Magnetic field lines that wrap around the Earth protect our planet from cosmic rays. Researchers at the U.S. Department of Energy’s (DOE) Princeton Plasma Physics Laboratory (PPPL) have now found that beams of fast-moving particles launched toward Earth from a satellite could help map the precise shape of the field. This mapping could provide insight into a region of the Earth’s upper atmosphere known as the ionosphere, as well as the magnetosphere, the region of outer space affected by Earth’s magnetic field, and help scientists predict how plasma belched from the sun can disrupt telecommunications satellites, cell phone calls, and global positioning systems.
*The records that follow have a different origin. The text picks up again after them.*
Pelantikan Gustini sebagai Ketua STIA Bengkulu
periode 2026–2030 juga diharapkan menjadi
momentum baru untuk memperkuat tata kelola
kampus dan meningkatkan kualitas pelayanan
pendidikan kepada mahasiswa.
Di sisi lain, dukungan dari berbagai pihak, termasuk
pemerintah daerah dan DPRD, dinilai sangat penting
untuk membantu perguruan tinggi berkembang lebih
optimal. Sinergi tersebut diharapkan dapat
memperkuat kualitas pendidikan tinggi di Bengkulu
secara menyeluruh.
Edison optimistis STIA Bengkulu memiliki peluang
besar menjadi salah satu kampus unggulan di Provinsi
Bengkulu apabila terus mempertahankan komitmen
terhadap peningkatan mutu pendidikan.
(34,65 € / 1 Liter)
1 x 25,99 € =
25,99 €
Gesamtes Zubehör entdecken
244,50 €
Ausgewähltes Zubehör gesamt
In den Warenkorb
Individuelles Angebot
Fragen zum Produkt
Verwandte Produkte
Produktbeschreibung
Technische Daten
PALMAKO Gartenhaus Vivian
“Understanding space weather – the behavior of hot, charged particles from the sun as they interact with the Earth’s immediate environment – is critically important,” said Andrew Powis, a graduate student in Princeton University’s Department of Mechanical and Aerospace Engineering and lead author of a paper reporting the results in Frontiers in Astronomy and Space Sciences. “Developing a better fundamental understanding of how the magnetosphere operates is going to improve our ability to predict how it affects life on Earth.”
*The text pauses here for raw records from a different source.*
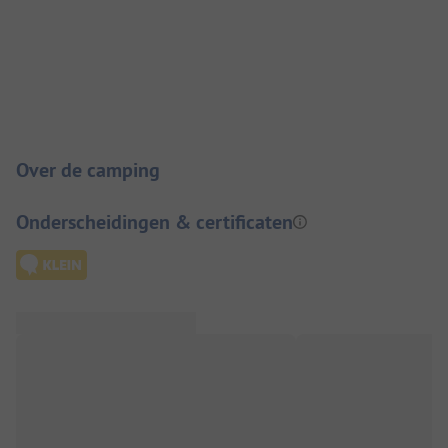
Camping introductie
Over de camping
Onderscheidingen & certificaten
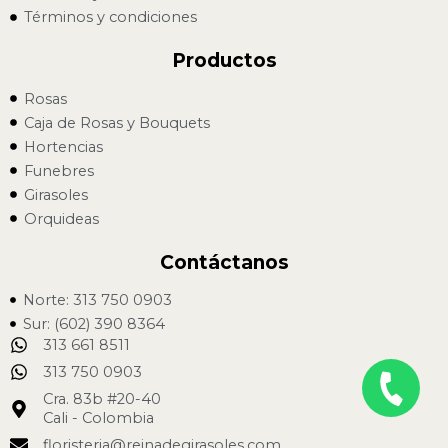
Términos y condiciones
Productos
Rosas
Caja de Rosas y Bouquets
Hortencias
Funebres
Girasoles
Orquideas
Contáctanos
Norte: 313 750 0903
Sur: (602) 390 8364
313 661 8511
313 750 0903
Cra. 83b #20-40
Cali - Colombia
floristeria@reinadegirasoles.com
Powis and PPPL physicist Igor Kaganovich, deputy head of the PPPL Theory Department, ran computer simulations to determine the feasibility of using a beam of electrons to measure the magnetic field. They sought to answer two questions that would help determine whether such a beam could be used as intended. First, would changing conditions in the magnetosphere affect where in the Earth’s atmosphere the electron beam would strike? Second, would the electron beam stay focused enough to produce a strong-enough signal when hitting the atmosphere for ground-based instruments to detect?
“For these beams to teach us something about the magnetosphere, a change in the magnetosphere must cause a change in the electron beam’s strike point,” Powis said. “Our research has confirmed that this is the case.”
Using codes on PPPL computers, the scientists also confirmed that the electron beam would remain focused enough to create an observable signal, acting in effect as an aurora. “If you have all these particles spreading out and impacting over thousands of square kilometers,” said Powis, “you wouldn’t be able to detect their individual signatures above the background noise, or even above the natural aurora itself.”
Powis hopes that a satellite with the electron beam technology will fly in the near future. “There is uncertainty about magnetospheric storms and how they affect telecommunications satellites and the electric grid. This tool would be able to settle some of the uncertainty.”
Powis and Kaganovich would next like to model how the electron beam interacts with the plasma – the state of matter composed of free-standing electrons and atomic nuclei – in the Earth’s ionosphere and how the beamed electrons would affect one another. Initial calculations suggest that these interactions should not significantly affect the spreading of the beam, “but we want to be rigorous,” Powis said.
These findings were the result of collaborations with a wide range of researchers, including undergraduates in the DOE’s Science Undergraduate Laboratory Internships (SULI) program, high school students in PPPL’s science education program, and graduate students enrolled in other departments at Princeton University. “It was great seeing the development of the next generation of plasma physicists,” said Kaganovich.
The research was part of a larger project that included the National Aeronautics and Space Administration (NASA) and the DOE’s Los Alamos National Laboratory. PPPL’s role was to use both pen-and-paper theoretical calculations and computer simulations to study the behavior of the electron beam.
Support for this work came from the DOE, the National Science Foundation, and PPPL’s Laboratory-Directed Research and Development funds. Other members of the research team physicist Peter Porazik, now at Lawrence Livermore National Laboratory; visiting research students Michael Greklek-McKeon of the California Institute of Technology, David Shaw of the University of Notre Dame, and then-high-school-student Kailas Amin, now of Harvard University; Andrews University engineering professor Jay Johnson; and SRI International scientist Ennio Sanchez.